Man versammelte sich dort feierlich zur Taufe des Fildertunnels, des mit 9,5 Kilometern längsten Tunnels des Projekts und eines Tages wohl drittlängsten in ganz Deutschland. Er heißt nach den Fildern, der Ebene vor den Toren Stuttgarts, und soll den neuen Bahnhof mit dem Flughafen verbinden. Tülay Schmid, die Gattin des Vizeministerpräsidenten Nils Schmid von der SPD, hat die Patenschaft für die Röhren übernommen; eine Ehre, um die sich Gerlinde Kretschmann, die Ehefrau des grünen Regierungschefs Winfried Kretschmann, leidlich elegant gedrückt hatte. Per Knopfdruck sollte Tülay Schmid die 120 Meter lange, 2000 Tonnen schwere Herrenknecht-Bohrmaschine in Betrieb nehmen. Es klappte, wie so manches bei Stuttgart 21, erst im zweiten Anlauf.

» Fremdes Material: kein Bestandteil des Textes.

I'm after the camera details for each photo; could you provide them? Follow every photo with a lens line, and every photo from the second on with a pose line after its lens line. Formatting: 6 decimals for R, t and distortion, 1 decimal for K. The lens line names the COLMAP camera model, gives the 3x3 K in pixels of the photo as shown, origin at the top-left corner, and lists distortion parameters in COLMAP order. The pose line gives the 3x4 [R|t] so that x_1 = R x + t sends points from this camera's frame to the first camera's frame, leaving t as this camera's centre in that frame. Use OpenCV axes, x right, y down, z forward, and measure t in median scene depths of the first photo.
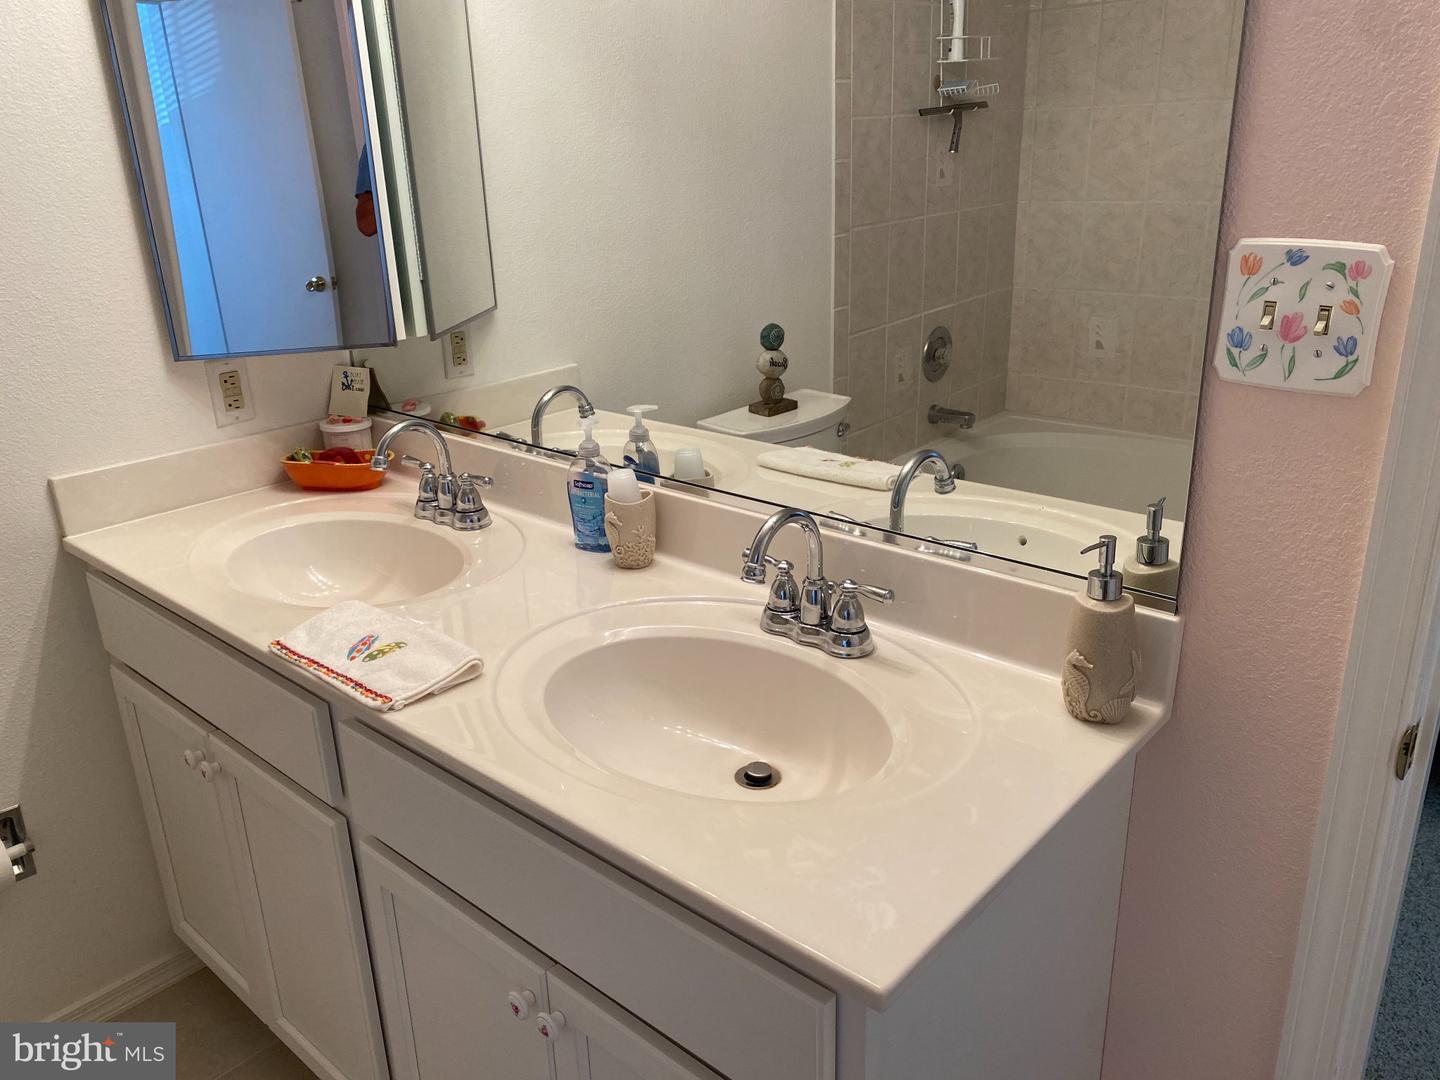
lens RADIAL K [[1082.2, 0, 717.1], [0, 1082.2, 528.7], [0, 0, 1]] dist [0.006561, -0.030776]
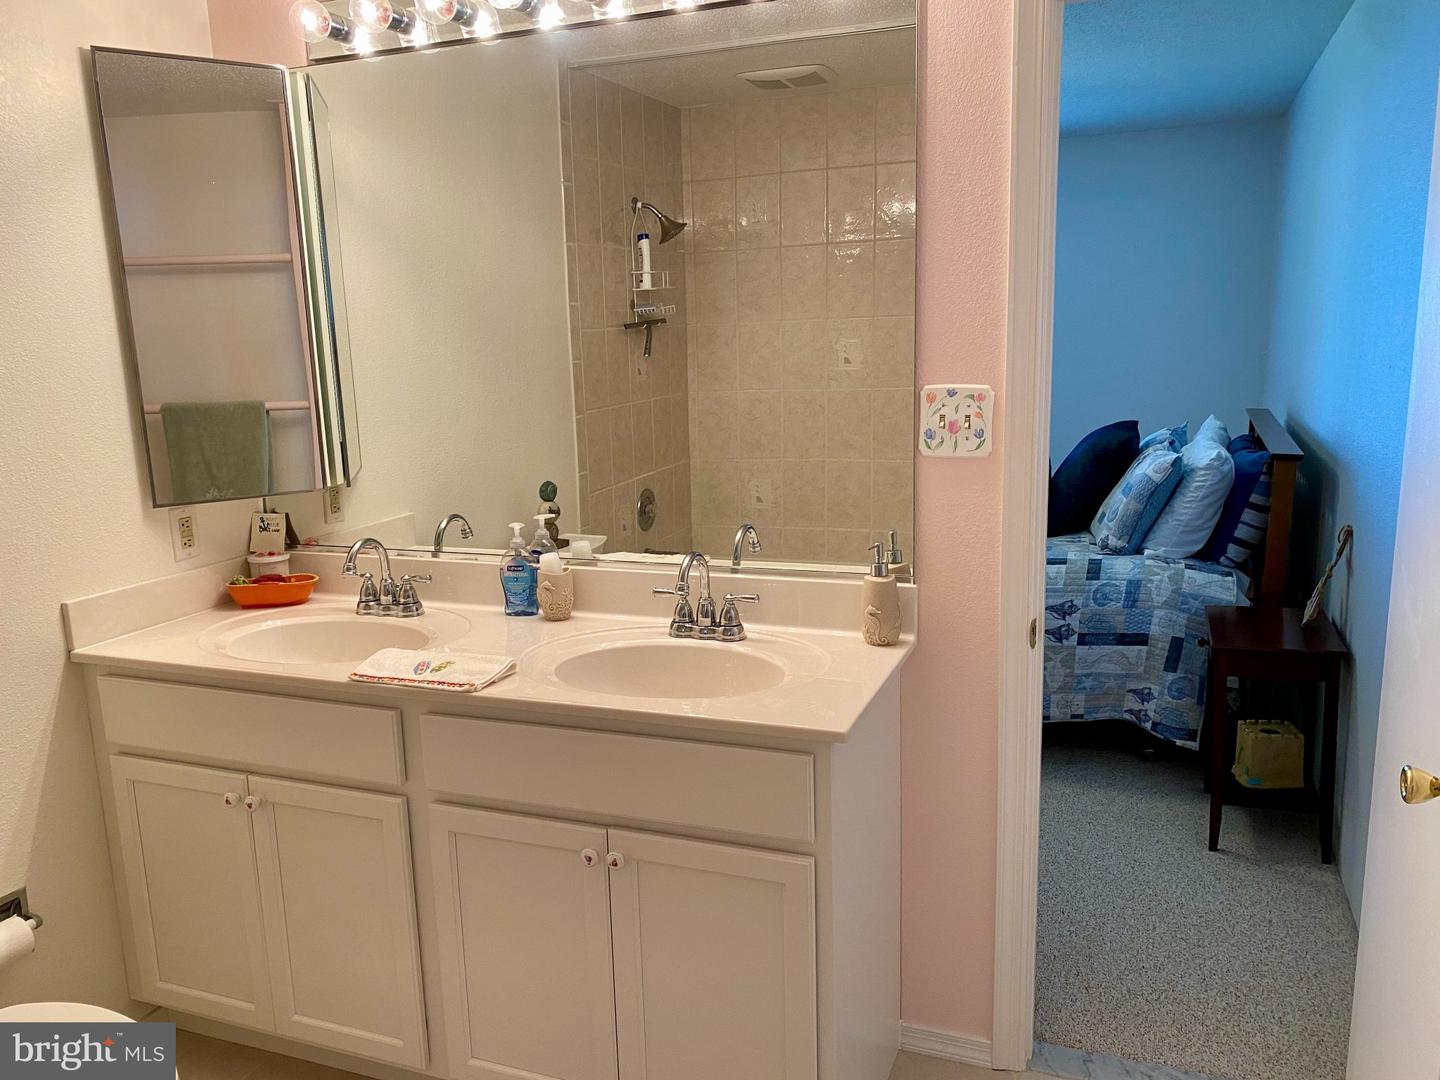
lens RADIAL K [[1082.2, 0, 715.9], [0, 1082.2, 548.2], [0, 0, 1]] dist [0.006561, -0.030776]
pose [[0.935604, -0.060828, 0.347773, -0.313151], [0.117372, 0.982608, -0.143897, 0.143298], [-0.332971, 0.175449, 0.926471, -0.359244]]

Und doch scheint es jetzt allen Ernstes voranzugehen bei einem der berüchtigtsten Großprojekte der Republik. Bisher hatten es Grünen-Politiker unter fast unmenschlichen Anstrengungen vermieden, sich auf S-21-Baustellen zu zeigen. Man fürchtete fast, dem grünen Oberbürgermeister Fritz Kuhn würden die Bezirksvorsteher ausgehen, die er als Vertretung schicken konnte. Am Donnerstagmorgen aber war Kuhn da. Bahn-Chef Rüdiger Grube lobte die Stadt für die verbesserte Zusammenarbeit, im Gegenzug erklärte Kuhn das bekanntlich in einem Talkessel gelegene Stuttgart zur „Tunnelhauptstadt Deutschlands“.
Nicht ganz so gute Laune hatten die Parkschützer dabei, die immer noch jeden Montag demonstrieren und rund um die Uhr Mahnwache am Bahnhof halten. „Eure Taufe stinkt zum Himmel“ lautete diesmal ihr Motto – die Teilnehmer waren aufgefordert, „Klobürsten fürs Weihwasser“ mitzubringen. Matthias von Herrmann, der ewige Sprecher der Parkschützer, sagte: „Das Einzige, was die Bahn kann, sind Abriss, Zerstörung und große Tamtam-Showveranstaltungen.“ Der Stuttgarter Tiefbahnhof, davon sind die Projektgegner überzeugt, kann immer noch scheitern.

In der Tat bleiben Unwägbarkeiten. Das Brandschutz-Konzept ist noch nicht genehmigt, der ICE-Halt am Flughafen noch nicht planfestgestellt, das Abpumpen größerer Mengen Grundwasser noch nicht erlaubt. Neben dem Juchtenkäfer haben Mauereidechsen auf dem Baugrund Stellung bezogen. Die einen halten all das für völlig normal; die anderen für skandalös. „Wir werden diesen Bahnhof bauen“, hat Bahn-Vorstand Volker Kefer dieser Tage noch einmal mitgeteilt, nur zur Sicherheit.